### [What to produce]
Without the pictures, repeat all of the data exactly as it appears below.

### [Information]
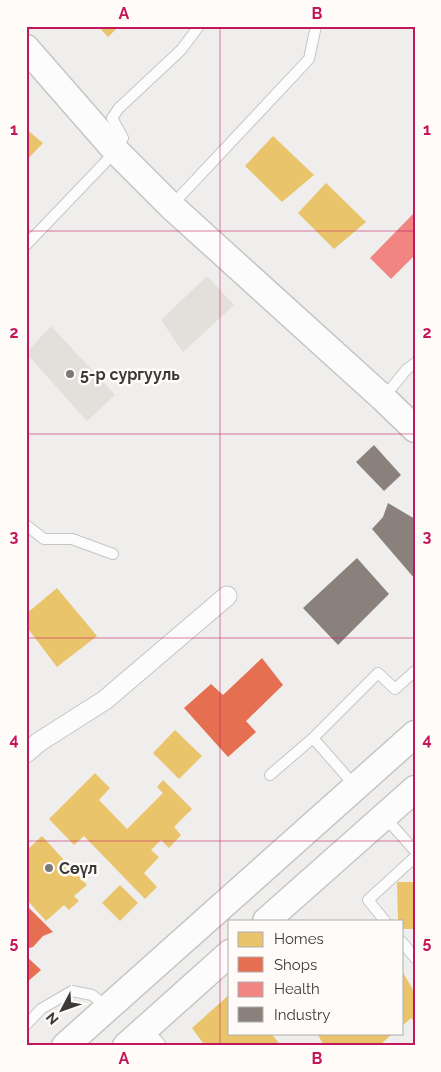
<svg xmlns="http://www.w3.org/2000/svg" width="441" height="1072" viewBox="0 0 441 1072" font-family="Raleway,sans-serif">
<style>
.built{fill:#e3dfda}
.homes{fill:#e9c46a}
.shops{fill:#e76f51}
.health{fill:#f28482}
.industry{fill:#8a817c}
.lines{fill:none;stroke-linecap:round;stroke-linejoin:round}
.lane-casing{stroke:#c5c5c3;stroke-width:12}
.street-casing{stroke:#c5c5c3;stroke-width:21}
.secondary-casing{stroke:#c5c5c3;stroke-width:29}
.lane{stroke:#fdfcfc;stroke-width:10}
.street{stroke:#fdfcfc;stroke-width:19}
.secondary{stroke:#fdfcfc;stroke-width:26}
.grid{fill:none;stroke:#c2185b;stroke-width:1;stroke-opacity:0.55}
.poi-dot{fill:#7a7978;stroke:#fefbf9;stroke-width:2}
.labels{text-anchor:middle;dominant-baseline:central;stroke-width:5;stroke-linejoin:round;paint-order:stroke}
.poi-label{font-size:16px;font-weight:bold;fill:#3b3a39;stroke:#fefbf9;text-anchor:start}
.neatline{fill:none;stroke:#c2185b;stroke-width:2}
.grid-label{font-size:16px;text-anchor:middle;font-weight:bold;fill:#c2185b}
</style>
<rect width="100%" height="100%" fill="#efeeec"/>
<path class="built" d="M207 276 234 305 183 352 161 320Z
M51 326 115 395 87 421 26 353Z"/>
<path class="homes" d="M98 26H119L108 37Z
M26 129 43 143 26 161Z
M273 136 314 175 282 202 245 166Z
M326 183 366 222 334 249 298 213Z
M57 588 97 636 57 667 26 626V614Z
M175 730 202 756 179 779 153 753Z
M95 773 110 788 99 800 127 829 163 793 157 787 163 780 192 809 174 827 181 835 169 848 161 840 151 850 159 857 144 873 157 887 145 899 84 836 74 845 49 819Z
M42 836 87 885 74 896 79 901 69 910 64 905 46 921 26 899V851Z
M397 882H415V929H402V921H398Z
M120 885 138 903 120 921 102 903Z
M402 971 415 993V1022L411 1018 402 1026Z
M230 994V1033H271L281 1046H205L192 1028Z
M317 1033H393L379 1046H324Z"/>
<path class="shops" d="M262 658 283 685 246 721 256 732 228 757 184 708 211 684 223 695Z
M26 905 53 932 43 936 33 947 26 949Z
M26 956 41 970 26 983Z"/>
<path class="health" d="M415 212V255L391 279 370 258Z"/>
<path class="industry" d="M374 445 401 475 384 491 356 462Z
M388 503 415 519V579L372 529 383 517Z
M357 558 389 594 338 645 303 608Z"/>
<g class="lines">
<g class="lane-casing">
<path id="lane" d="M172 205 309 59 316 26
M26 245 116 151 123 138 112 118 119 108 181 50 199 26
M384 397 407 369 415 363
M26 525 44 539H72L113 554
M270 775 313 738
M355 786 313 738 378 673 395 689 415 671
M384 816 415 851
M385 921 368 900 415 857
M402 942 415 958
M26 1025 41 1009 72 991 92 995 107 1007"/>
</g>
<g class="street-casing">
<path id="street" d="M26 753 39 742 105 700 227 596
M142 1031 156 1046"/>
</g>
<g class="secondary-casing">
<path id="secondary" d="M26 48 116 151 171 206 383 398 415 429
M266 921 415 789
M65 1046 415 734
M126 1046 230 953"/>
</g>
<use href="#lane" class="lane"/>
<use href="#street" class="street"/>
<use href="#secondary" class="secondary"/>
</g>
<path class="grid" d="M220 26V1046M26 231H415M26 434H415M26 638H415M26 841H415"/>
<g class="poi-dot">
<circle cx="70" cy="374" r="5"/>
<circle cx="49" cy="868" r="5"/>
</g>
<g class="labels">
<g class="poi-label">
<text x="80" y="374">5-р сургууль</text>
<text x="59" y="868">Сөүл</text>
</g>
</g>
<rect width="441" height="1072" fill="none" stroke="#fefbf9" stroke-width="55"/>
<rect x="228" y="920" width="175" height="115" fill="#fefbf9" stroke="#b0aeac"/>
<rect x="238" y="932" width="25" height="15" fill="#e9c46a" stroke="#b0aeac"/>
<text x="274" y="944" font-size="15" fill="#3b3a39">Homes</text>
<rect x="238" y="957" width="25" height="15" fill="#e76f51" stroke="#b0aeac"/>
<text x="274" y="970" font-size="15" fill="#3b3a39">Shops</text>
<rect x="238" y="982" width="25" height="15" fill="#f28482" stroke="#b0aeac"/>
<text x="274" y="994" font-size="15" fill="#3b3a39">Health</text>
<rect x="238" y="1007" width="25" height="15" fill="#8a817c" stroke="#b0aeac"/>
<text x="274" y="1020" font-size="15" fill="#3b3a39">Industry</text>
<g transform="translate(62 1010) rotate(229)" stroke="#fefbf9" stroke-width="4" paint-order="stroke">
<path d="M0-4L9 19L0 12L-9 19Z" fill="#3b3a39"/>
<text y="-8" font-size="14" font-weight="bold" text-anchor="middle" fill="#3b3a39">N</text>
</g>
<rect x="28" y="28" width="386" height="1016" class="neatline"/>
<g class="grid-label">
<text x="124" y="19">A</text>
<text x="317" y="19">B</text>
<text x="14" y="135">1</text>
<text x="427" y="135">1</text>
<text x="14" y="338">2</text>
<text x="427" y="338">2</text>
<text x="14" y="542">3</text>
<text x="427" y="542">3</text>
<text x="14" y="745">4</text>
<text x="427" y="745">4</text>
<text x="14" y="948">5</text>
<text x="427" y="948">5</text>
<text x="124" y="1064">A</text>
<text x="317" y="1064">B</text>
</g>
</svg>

### [Result]
<svg xmlns="http://www.w3.org/2000/svg" width="441" height="1072" viewBox="0 0 441 1072" font-family="Raleway,sans-serif">
<style>
.built{fill:#e3dfda}
.homes{fill:#e9c46a}
.shops{fill:#e76f51}
.health{fill:#f28482}
.industry{fill:#8a817c}
.lines{fill:none;stroke-linecap:round;stroke-linejoin:round}
.lane-casing{stroke:#c5c5c3;stroke-width:12}
.street-casing{stroke:#c5c5c3;stroke-width:21}
.secondary-casing{stroke:#c5c5c3;stroke-width:29}
.lane{stroke:#fdfcfc;stroke-width:10}
.street{stroke:#fdfcfc;stroke-width:19}
.secondary{stroke:#fdfcfc;stroke-width:26}
.grid{fill:none;stroke:#c2185b;stroke-width:1;stroke-opacity:0.55}
.poi-dot{fill:#7a7978;stroke:#fefbf9;stroke-width:2}
.labels{text-anchor:middle;dominant-baseline:central;stroke-width:5;stroke-linejoin:round;paint-order:stroke}
.poi-label{font-size:16px;font-weight:bold;fill:#3b3a39;stroke:#fefbf9;text-anchor:start}
.neatline{fill:none;stroke:#c2185b;stroke-width:2}
.grid-label{font-size:16px;text-anchor:middle;font-weight:bold;fill:#c2185b}
</style>
<rect width="100%" height="100%" fill="#efeeec"/>
<path class="built" d="M207 276 234 305 183 352 161 320Z
M51 326 115 395 87 421 26 353Z"/>
<path class="homes" d="M98 26H119L108 37Z
M26 129 43 143 26 161Z
M273 136 314 175 282 202 245 166Z
M326 183 366 222 334 249 298 213Z
M57 588 97 636 57 667 26 626V614Z
M175 730 202 756 179 779 153 753Z
M95 773 110 788 99 800 127 829 163 793 157 787 163 780 192 809 174 827 181 835 169 848 161 840 151 850 159 857 144 873 157 887 145 899 84 836 74 845 49 819Z
M42 836 87 885 74 896 79 901 69 910 64 905 46 921 26 899V851Z
M397 882H415V929H402V921H398Z
M120 885 138 903 120 921 102 903Z
M402 971 415 993V1022L411 1018 402 1026Z
M230 994V1033H271L281 1046H205L192 1028Z
M317 1033H393L379 1046H324Z"/>
<path class="shops" d="M262 658 283 685 246 721 256 732 228 757 184 708 211 684 223 695Z
M26 905 53 932 43 936 33 947 26 949Z
M26 956 41 970 26 983Z"/>
<path class="health" d="M415 212V255L391 279 370 258Z"/>
<path class="industry" d="M374 445 401 475 384 491 356 462Z
M388 503 415 519V579L372 529 383 517Z
M357 558 389 594 338 645 303 608Z"/>
<g class="lines">
<g class="lane-casing">
<path id="lane" d="M172 205 309 59 316 26
M26 245 116 151 123 138 112 118 119 108 181 50 199 26
M384 397 407 369 415 363
M26 525 44 539H72L113 554
M270 775 313 738
M355 786 313 738 378 673 395 689 415 671
M384 816 415 851
M385 921 368 900 415 857
M402 942 415 958
M26 1025 41 1009 72 991 92 995 107 1007"/>
</g>
<g class="street-casing">
<path id="street" d="M26 753 39 742 105 700 227 596
M142 1031 156 1046"/>
</g>
<g class="secondary-casing">
<path id="secondary" d="M26 48 116 151 171 206 383 398 415 429
M266 921 415 789
M65 1046 415 734
M126 1046 230 953"/>
</g>
<use href="#lane" class="lane"/>
<use href="#street" class="street"/>
<use href="#secondary" class="secondary"/>
</g>
<path class="grid" d="M220 26V1046M26 231H415M26 434H415M26 638H415M26 841H415"/>
<g class="poi-dot">
<circle cx="70" cy="374" r="5"/>
<circle cx="49" cy="868" r="5"/>
</g>
<g class="labels">
<g class="poi-label">
<text x="80" y="374">5-р сургууль</text>
<text x="59" y="868">Сөүл</text>
</g>
</g>
<rect width="441" height="1072" fill="none" stroke="#fefbf9" stroke-width="55"/>
<rect x="228" y="920" width="175" height="115" fill="#fefbf9" stroke="#b0aeac"/>
<rect x="238" y="932" width="25" height="15" fill="#e9c46a" stroke="#b0aeac"/>
<text x="274" y="944" font-size="15" fill="#3b3a39">Homes</text>
<rect x="238" y="957" width="25" height="15" fill="#e76f51" stroke="#b0aeac"/>
<text x="274" y="970" font-size="15" fill="#3b3a39">Shops</text>
<rect x="238" y="982" width="25" height="15" fill="#f28482" stroke="#b0aeac"/>
<text x="274" y="994" font-size="15" fill="#3b3a39">Health</text>
<rect x="238" y="1007" width="25" height="15" fill="#8a817c" stroke="#b0aeac"/>
<text x="274" y="1020" font-size="15" fill="#3b3a39">Industry</text>
<g transform="translate(62 1010) rotate(229)" stroke="#fefbf9" stroke-width="4" paint-order="stroke">
<path d="M0-4L9 19L0 12L-9 19Z" fill="#3b3a39"/>
<text y="-8" font-size="14" font-weight="bold" text-anchor="middle" fill="#3b3a39">N</text>
</g>
<rect x="28" y="28" width="386" height="1016" class="neatline"/>
<g class="grid-label">
<text x="124" y="19">A</text>
<text x="317" y="19">B</text>
<text x="14" y="135">1</text>
<text x="427" y="135">1</text>
<text x="14" y="338">2</text>
<text x="427" y="338">2</text>
<text x="14" y="542">3</text>
<text x="427" y="542">3</text>
<text x="14" y="745">4</text>
<text x="427" y="745">4</text>
<text x="14" y="948">5</text>
<text x="427" y="948">5</text>
<text x="124" y="1064">A</text>
<text x="317" y="1064">B</text>
</g>
</svg>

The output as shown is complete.